Metropoliz Museum of the Other and the Elsewhere
An abandoned Roman salami factory has found new life as an art space home to 200 squatters.
An abandoned salami factory in the outskirts of Rome has found a new life as both a collective art space and a shelter for refugees.
In 2009, several migrant and Roma families cleaned the empty complex and turned the factory’s auxiliary buildings into homes. They’d already begun painting murals on the walls when Curator Giorgio de Finis found the place in 2011 and started organizing events and performances there.
What became a collaboration between de Finis and the factory’s 200 squatters has led to murals, paintings, and installations made by more than 300 artists from around the world.
The history of the building has made its way into the content of the art. A slaughterhouse hall once used for stripping carcasses now features a painting of hanging pigs. Other halls and some of the art installations serve as giant playgrounds for the children, who make up about 40 percent of its population.

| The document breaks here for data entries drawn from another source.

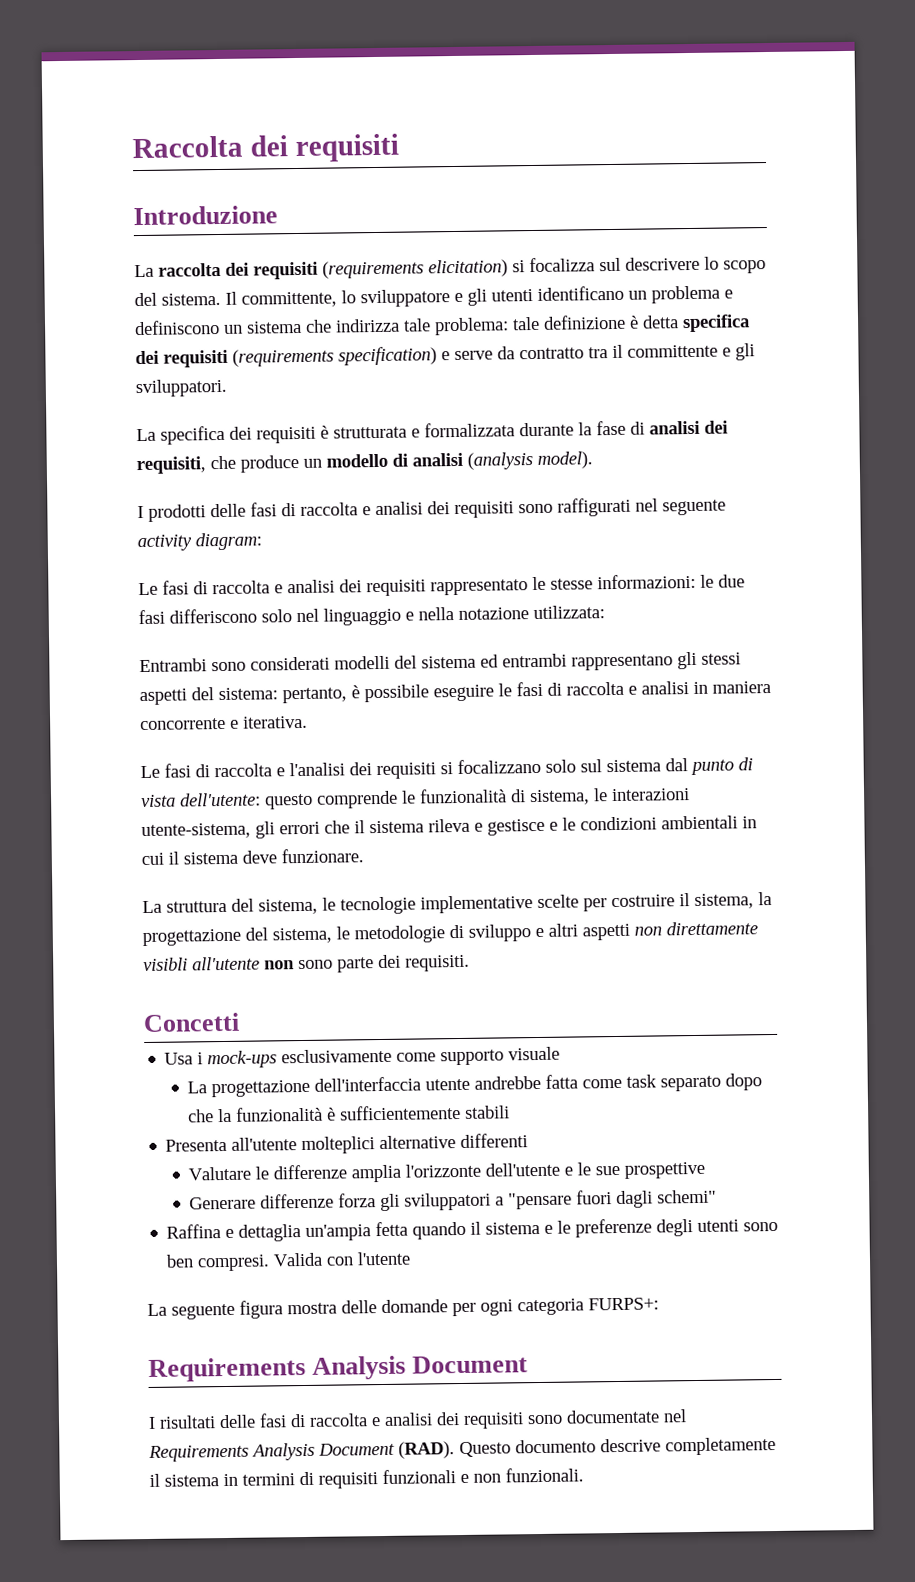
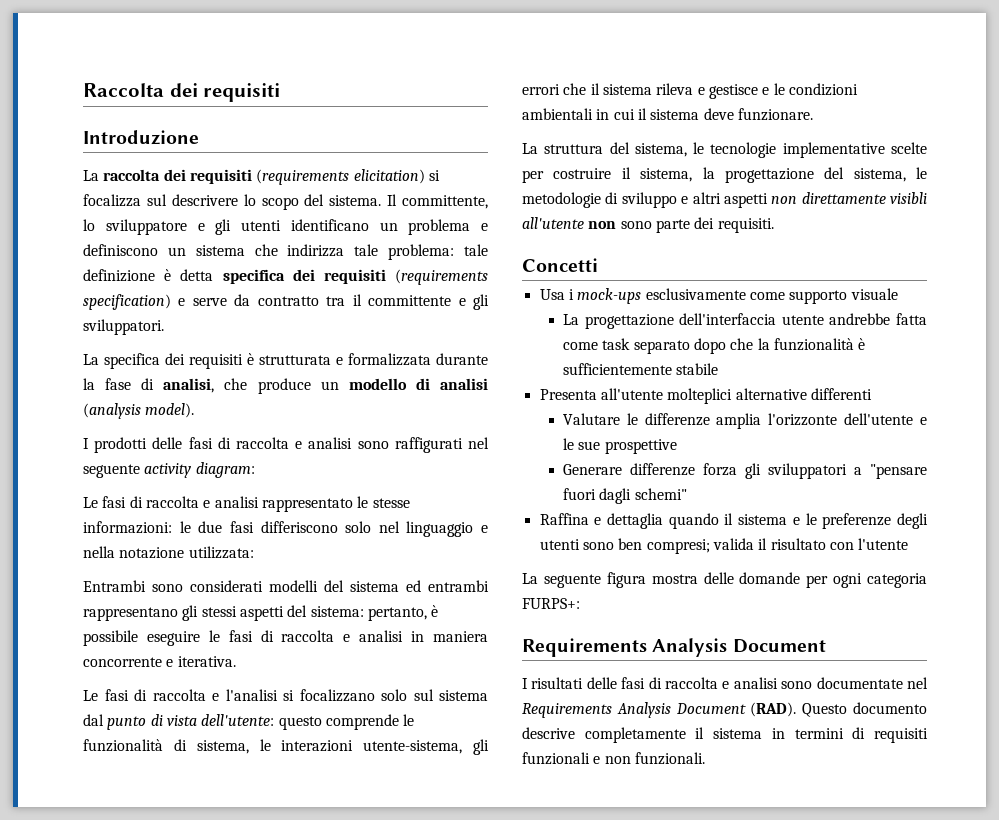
[649,420,728,435] [136,456,206,475] analisi dei requisiti, -> [163,378,215,393] analisi,
[427,501,514,519] dei requisiti -> (353, 443) none
[339,579,426,597] dei requisiti -> (259, 502) none
[349,762,436,780] dei requisiti -> (278, 695) none
[465,1105,511,1119] stabili -> [676,363,719,375] stabile
[305,1221,409,1241] un'ampia fetta -> (664, 521) none
[197,1252,324,1272] compresi. Valida -> [646,538,826,554] compresi; valida il risultato
[436,1412,524,1429] dei requisiti -> (778, 683) none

Many of the people who live at MAAM (Museo dell’Altro e dell’Altrove di Metropoliz, or “Metropoliz Museum of the Other and the Elsewhere”) are poor and unemployed, living in the factory illegally. Italy has been criticized in the past for its treatment of migrants and Roma people. But considering the precedent potentially set by Barcelona’s La Carbonería, the increasing popularity of the museum’s art could keep its inhabitants from being evicted.